After a few minutes, refresh the dashboard to see the effect of our 10 requests per second:

It reached about 2% of its allowed CPU. Let’s remove the “sleep 0.1” command that limits us to 10 requests per second (“sleep 0.1” adds a 100ms pause after each ‘curl’) to allow the server to send requests one after another with no delay:

while true; do curl 10.32.0.3 ; done

And here is the result, 25% usage. However, I have no idea how many requests per second it was. To find this out, we would need to configure Heapster to allow custom metrics since it doesn’t support “requests count” out-of-the-box — that’s a whole new topic for another tutorial.

Now, to create an alert when the CPU/RAM or another resource (such as disk space) is reaching a critical usage level, you’ll need to edit a chosen panel and navigate to “Alert” tab:

Click on “New Alert” and modify the needed thresholds. You can drag the “heart” icon on the right side of the screen to set a threshold number while looking at the graphs. It also helps you to set correct values instead of writing them manually into the “IS ABOVE / IS BELOW” text box.

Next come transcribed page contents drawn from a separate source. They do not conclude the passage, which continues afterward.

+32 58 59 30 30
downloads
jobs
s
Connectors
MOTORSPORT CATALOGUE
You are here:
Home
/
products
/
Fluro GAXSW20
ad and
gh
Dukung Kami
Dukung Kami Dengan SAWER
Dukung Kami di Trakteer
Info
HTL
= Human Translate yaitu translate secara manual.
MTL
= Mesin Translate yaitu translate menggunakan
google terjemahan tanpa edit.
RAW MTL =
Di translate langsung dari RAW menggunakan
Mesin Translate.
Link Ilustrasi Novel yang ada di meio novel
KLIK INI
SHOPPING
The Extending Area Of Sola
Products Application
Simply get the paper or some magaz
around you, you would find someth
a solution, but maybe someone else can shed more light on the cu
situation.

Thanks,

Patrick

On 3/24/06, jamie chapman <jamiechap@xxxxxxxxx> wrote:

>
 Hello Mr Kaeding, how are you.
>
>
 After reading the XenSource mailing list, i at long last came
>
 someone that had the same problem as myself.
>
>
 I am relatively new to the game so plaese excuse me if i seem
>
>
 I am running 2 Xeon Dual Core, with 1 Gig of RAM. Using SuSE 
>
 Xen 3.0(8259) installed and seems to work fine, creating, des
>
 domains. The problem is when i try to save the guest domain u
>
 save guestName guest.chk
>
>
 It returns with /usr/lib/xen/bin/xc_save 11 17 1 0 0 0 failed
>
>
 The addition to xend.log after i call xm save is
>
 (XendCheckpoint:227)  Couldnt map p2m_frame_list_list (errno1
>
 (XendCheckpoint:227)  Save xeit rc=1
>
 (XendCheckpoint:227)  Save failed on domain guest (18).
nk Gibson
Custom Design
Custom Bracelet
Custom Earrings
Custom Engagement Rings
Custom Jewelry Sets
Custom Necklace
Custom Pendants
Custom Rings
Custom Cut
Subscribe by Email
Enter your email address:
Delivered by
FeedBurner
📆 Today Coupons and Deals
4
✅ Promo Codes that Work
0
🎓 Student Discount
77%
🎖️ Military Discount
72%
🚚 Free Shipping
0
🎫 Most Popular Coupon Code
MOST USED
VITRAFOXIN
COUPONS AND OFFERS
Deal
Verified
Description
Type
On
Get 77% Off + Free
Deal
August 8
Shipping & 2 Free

In my example, I chose the “disk utilization” panel from default “Cluster” dashboard and created an alert at around 35GB disk space usage. Then, using the “Notifications” menu item on the left, you can add emails to send alerts to (and use OpsGenie/VictorOps/PagerDuty on-call system to receive those alerts and trigger something, like a voice call to the current person in on-call rotation shift). Of course, it’s just to demonstrate the editing tools, but in a real life scenario, I would create both dashboards and panels with all their alerting and graphing settings automatically pre-configured in JSON format during server provisioning with Ansible/Chef or whatever fits best at the moment and during new environment or deployment creations in cluster.

To create a dashboard from JSON file, use the HTTP API. There’s also an option to create dynamic “scripted dashboards” that accept URL parameters. Depending on what you pass in there, it will show different metrics, queries, panels, etc. It’s a very powerful feature, you can see an example here.

This completes the monitoring tutorial.

You can have a look at the default dashboards and learn from them to make your new custom ones. Export them in JSON format to create a custom template making it easy to fill in the values when you create new services, deployments, and submit through the API to dynamically create the needed dashboard simultaneously to your new services being created.